Und was geschieht heute in London? Das Vermögen der Oligarchen wird beschlagnahmt. Ein doppeltes Maß an Zynismus: Allein der Zynismus des britischen Imperiums ist in der Lage, den Zynismus der Verbrecher des russischen Imperiums in den Schatten zu stellen. Das hätte er schon in den 1990er Jahren tun sollen. Aber man beschloss, lieber zu schweigen. Was bedeuten „Rechtsstaatlichkeit” und „Ausnahmezustand” heute? Seid ruhig, hier kommt die Polizei des Wahrheitsministeriums.

Liebe kann nicht mit Panzern erzwungen werden

Wir leben in dieser falschen Welt voller Scheinheiligkeit und Verlogenheit, die von Grund auf verkehrt konstruiert ist. Es ist unvermeidlich, dass das irgendwann zum Krieg führt. Und ich fürchte, das ist erst der Anfang.

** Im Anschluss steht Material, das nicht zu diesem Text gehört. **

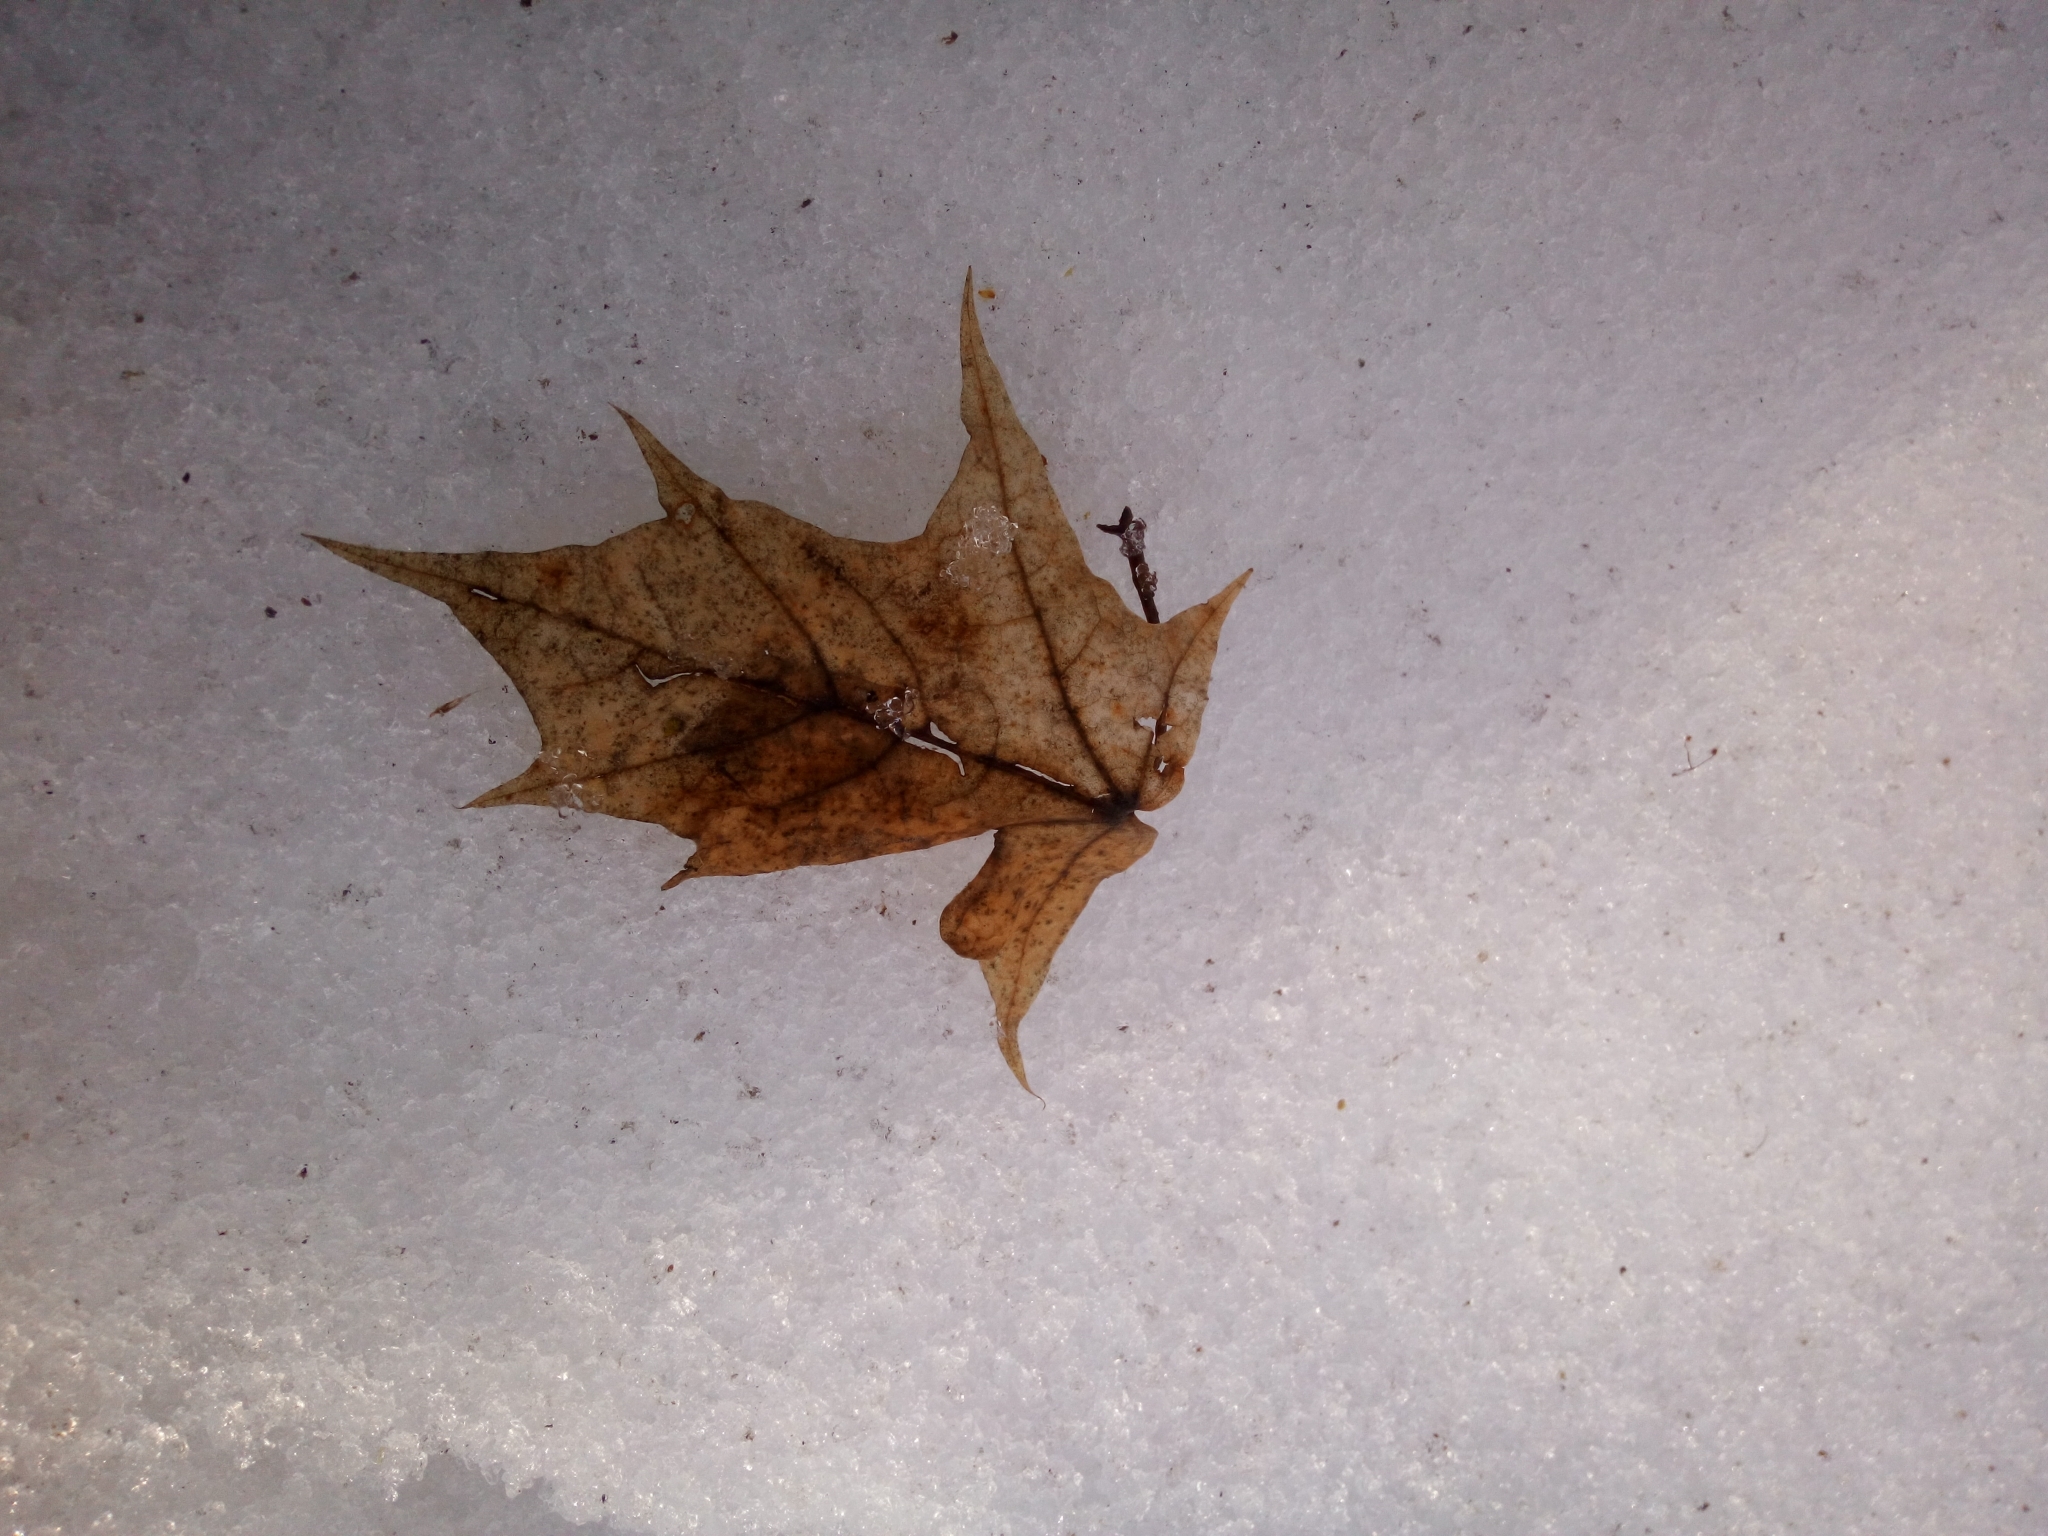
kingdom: Plantae
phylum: Tracheophyta
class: Magnoliopsida
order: Sapindales
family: Sapindaceae
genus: Acer
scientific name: Acer platanoides
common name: Norway maple
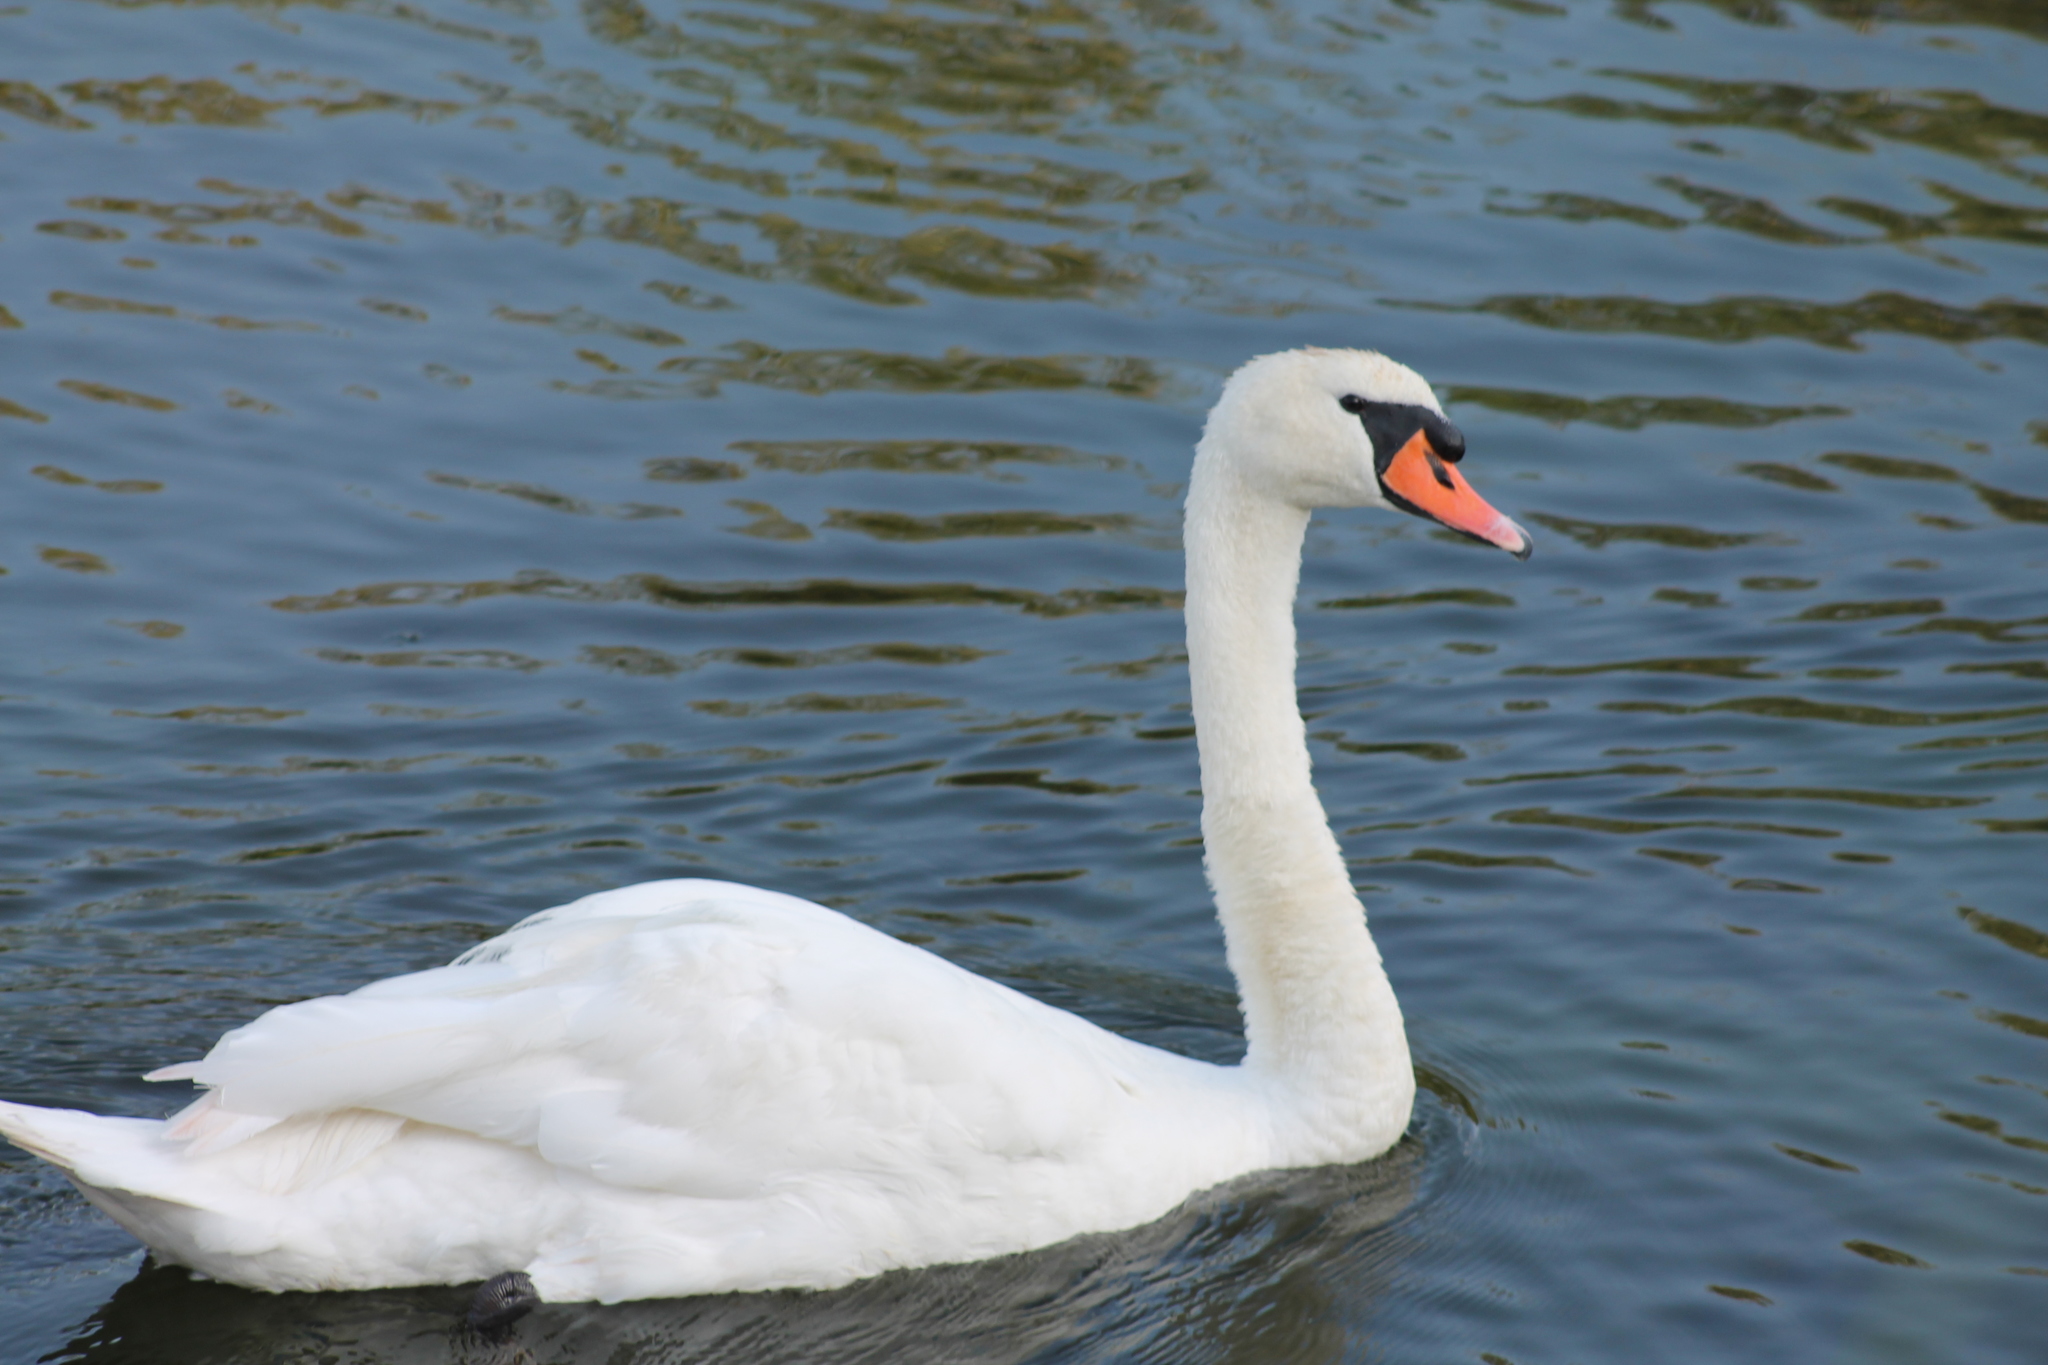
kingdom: Animalia
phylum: Chordata
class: Aves
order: Anseriformes
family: Anatidae
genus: Cygnus
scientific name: Cygnus olor
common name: Mute swan
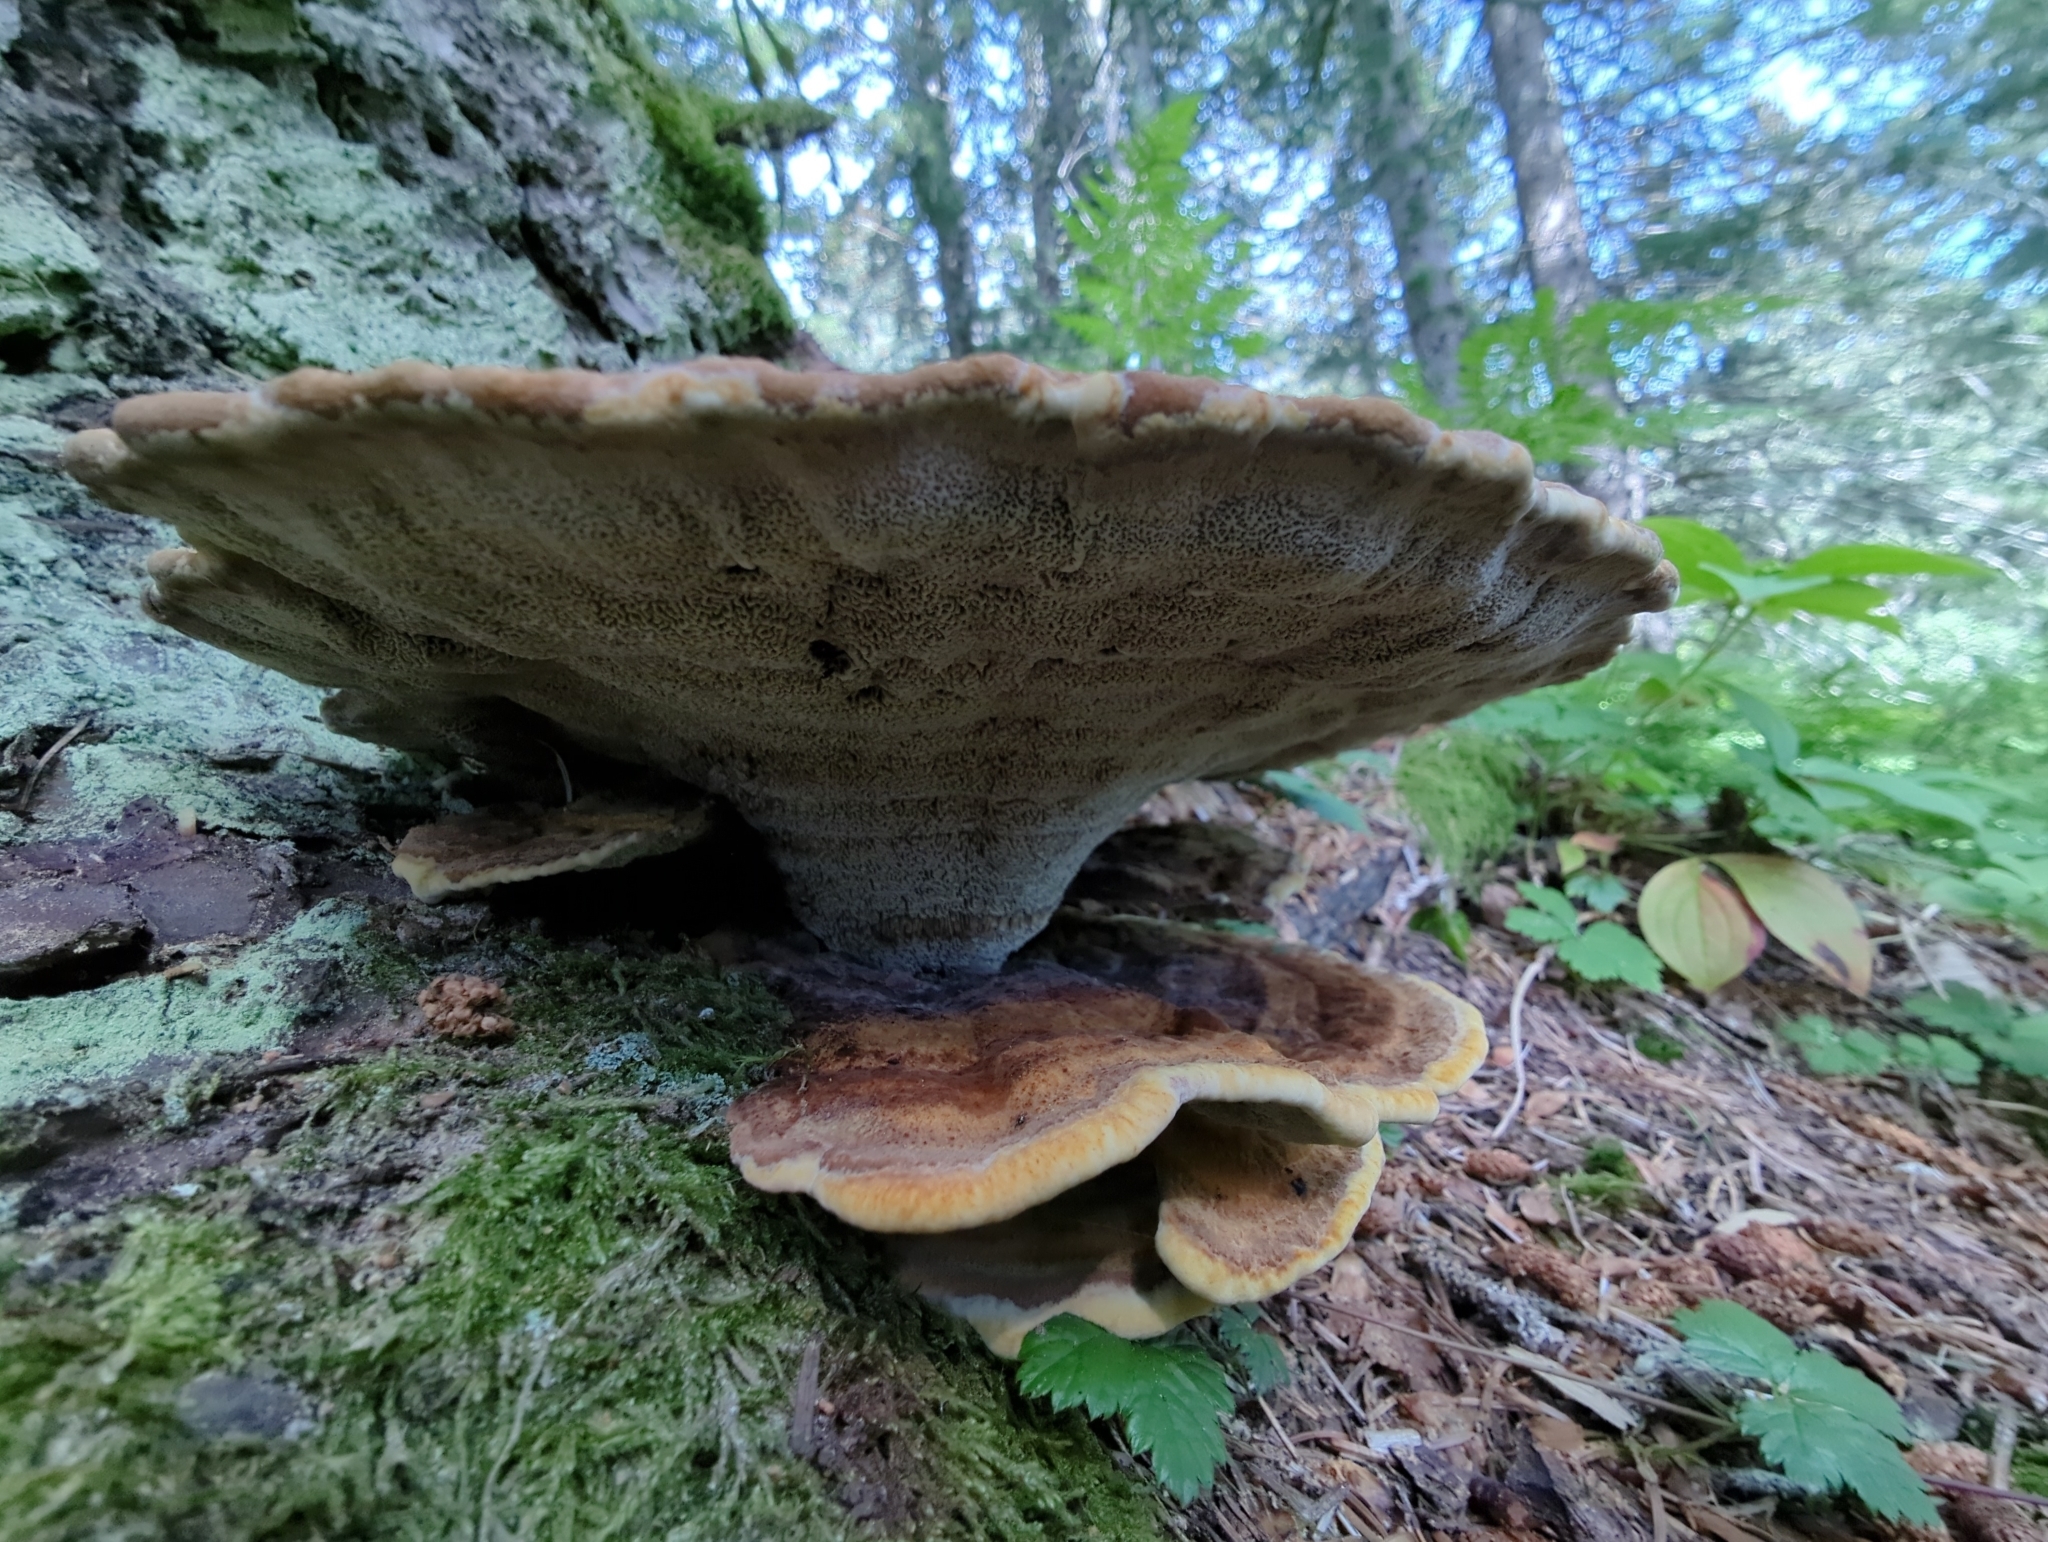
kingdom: Fungi
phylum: Basidiomycota
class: Agaricomycetes
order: Polyporales
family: Laetiporaceae
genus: Phaeolus
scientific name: Phaeolus schweinitzii
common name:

Doch nichts kann einen Besatzungskrieg legitimieren – absolut nichts. Deshalb wird das Putin-Regime diesen Krieg früher oder später verlieren – weil wir alle Scheinheiligkeit den Vorzug vor Gewalt geben. Scheinheiligkeit kann korrigiert, kritisiert, verändert werden. Wir alle ziehen sanfte Macht der mit Panzern erzwungenen Liebe vor, die Unschuldigen den Tod bringt.